Quick Recap
Stocks had a quieter night Friday but markets in the US were under pressure from the falling oil price (last week’s suggestion it might have found bottom reminds me ‘don’t try to catch a falling knife’) and the really weak profit reports from Exxon Mobil and Chevron.
But the real action was in forex markets where the lower than expected employment cost index (2% v 2.4%) suggested to many traders that the Fed might delay. That drove Euro up above 1.11 and the Aussie dollar to 0.7367ish.
But then James Bullard, St Louis Fed President, put the kybosh on Euro bulls and Us dollar bears by saying that September was live. Seriously anyone who thought it wasn’t must be mad. Then again the sharp reversal suggests a few mad punters in forex world.
That swiftly took the wind from the sails of USD bears and we are back this morning at rates that are familiar to those who haven’t looked at markets since Friday.
The really interesting thing about Friday’s move however is that forex world and bond land are marching to the beat of a different drum. US interest rate markets rallied on Friday with the 2’s back at 2.66% and the 10 year down at 2.18 which is a one month low.

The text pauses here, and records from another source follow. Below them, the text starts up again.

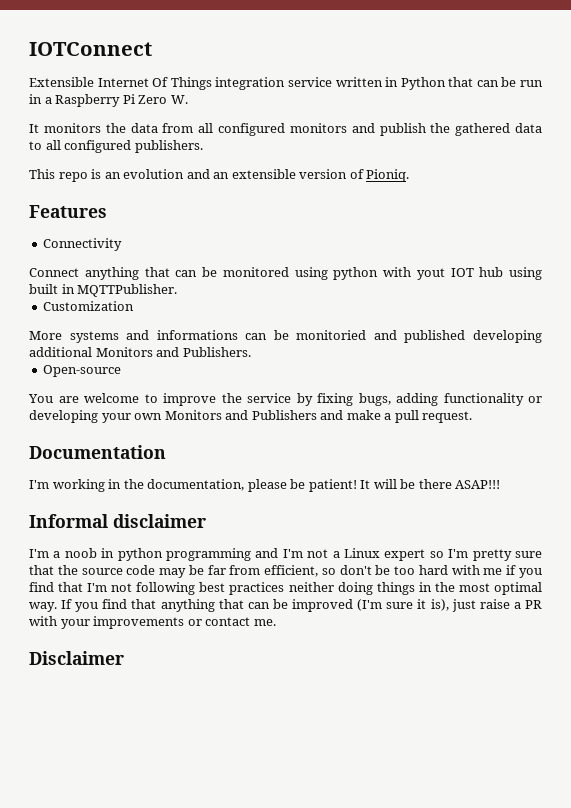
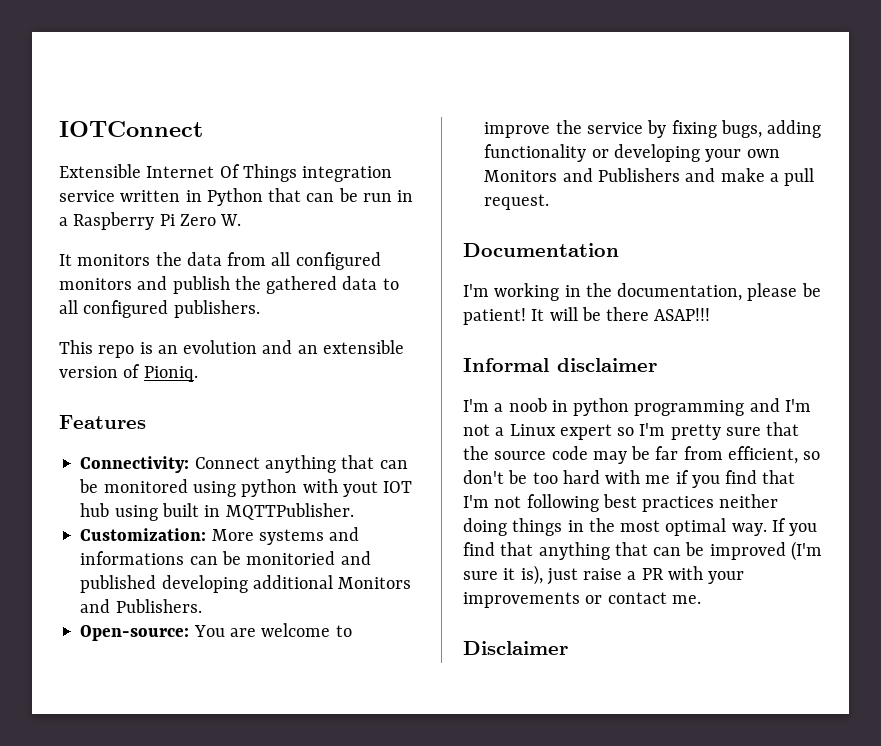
[43,238,123,251] Connectivity // -> [80,456,190,473] Connectivity:
[43,301,135,311] Customization // -> [80,528,207,541] Customization:
[43,365,122,377] Open-source // -> [80,625,190,641] Open-source:

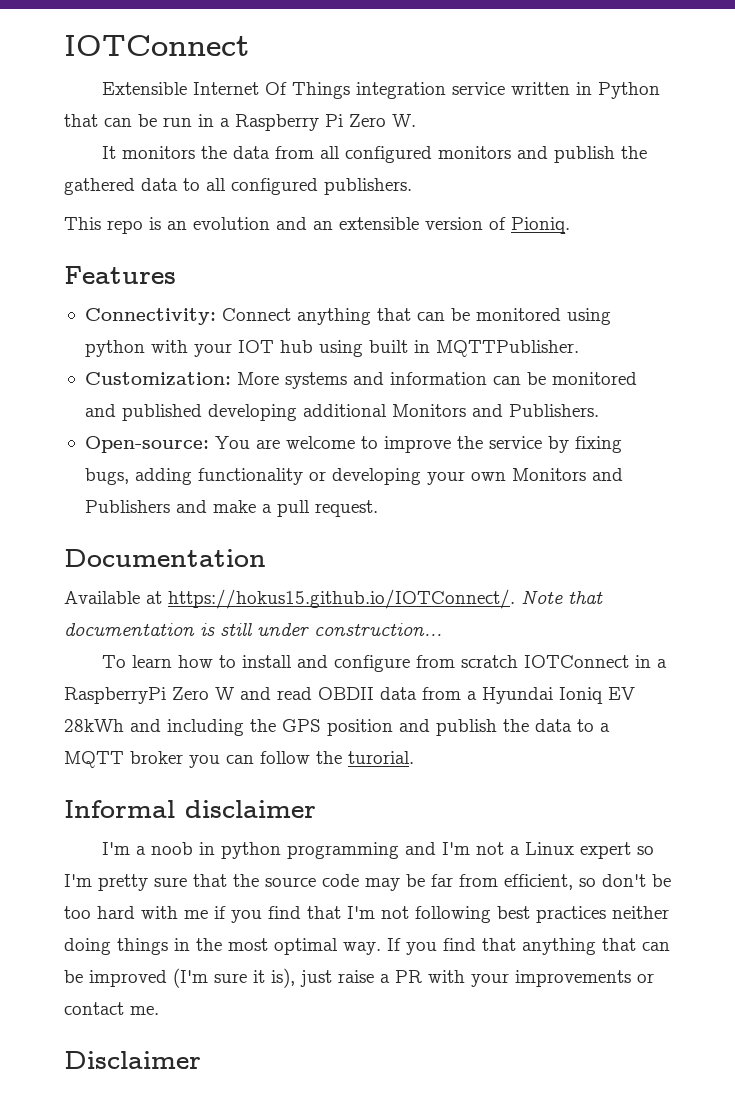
[342,481,378,497] yout -> [193,343,232,357] your
[80,551,336,565] informations can be monitoried -> [389,372,637,385] information can be monitored
[463,283,821,301] [463,307,711,325] I'm working in the documentation, please be patient! It will be there ASAP!!! -> [64,589,603,609] [64,623,442,636] [101,655,667,672] [64,687,635,704] [64,719,610,736] [64,751,414,768] Available at https://hokus15.github.io/IOTConnect/. Note that documentation is still under construction... // To learn how to install and configure from scratch IOTConnect in a RaspberryPi Zero W and read OBDII data from a Hyundai Ioniq EV 28kWh and including the GPS position and publish the data to a MQTT broker you can follow the turorial.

At first blush both can’t be right. But then again they could be. That’s because even with strong employment a low ECI, and associated consumer spending, we could end up with a combination that truncates the size of the Fed tightening cycle rather than postpones it. So the terminal rate might be lower. That allows interest rate traders to rally at the same time forex markets are buying the dollar.
Possibly anyway.
The overnight scoreboard (9.38 am AEST):
- Dow Jones -0.32% to 17,689
- Nasdaq flat at 5,128
- S&P 500 -0.23% to 2,103
- London (FTSE 100)+0.41% to 6,696
- Frankfurt (DAX) +0.46% to 11,308
- Tokyo (Nikkei) +0.30% to 20,585
- Shanghai (composite) -1.13% to 3,664
- Hong Kong (Hang Seng) +0.56% to 24,636
- ASX Futures overnight (SPI September) -12 to 5,638
- AUDUSD: 0.7306
- EURUSD: 1.0972
- USDJPY: 123.97
- GBPUSD: 1.5630
- USDCAD: 1.3099
- Crude: $46.79
- Gold: $1,094
- Dalian Iron Ore (September): 414
On the day
The data flow today could fill even the most drought stricken river. Even though most Sydney trading rooms will be out Monday we still see the release of the AiGroup manufacturing PMI, TD Securities monthly inflation index, as well as HIA home sales and ANZ Job Ads. Offshore Markit manufacturing PMI is out around the world on Monday. Chinese data will be watched very closely given the recent questioning of the official Chinese growth figures. In the US personal consumption expenditure is an important counter point to the ECI on Friday while ISM manufacturing is also out.
CHART OF THE DAY: EURO
Interesting what I wrote Friday about the Euro in context of the price action subsequent to the data release. It reinforces the comment I made that ” Whether it’s Euro or Dollar Index (in many ways the inverse of this chart) what is clear this week is that we have had a failed break. Longer term that makes the recent low at 1.0795/1.08 as super important. A break would be decisive.”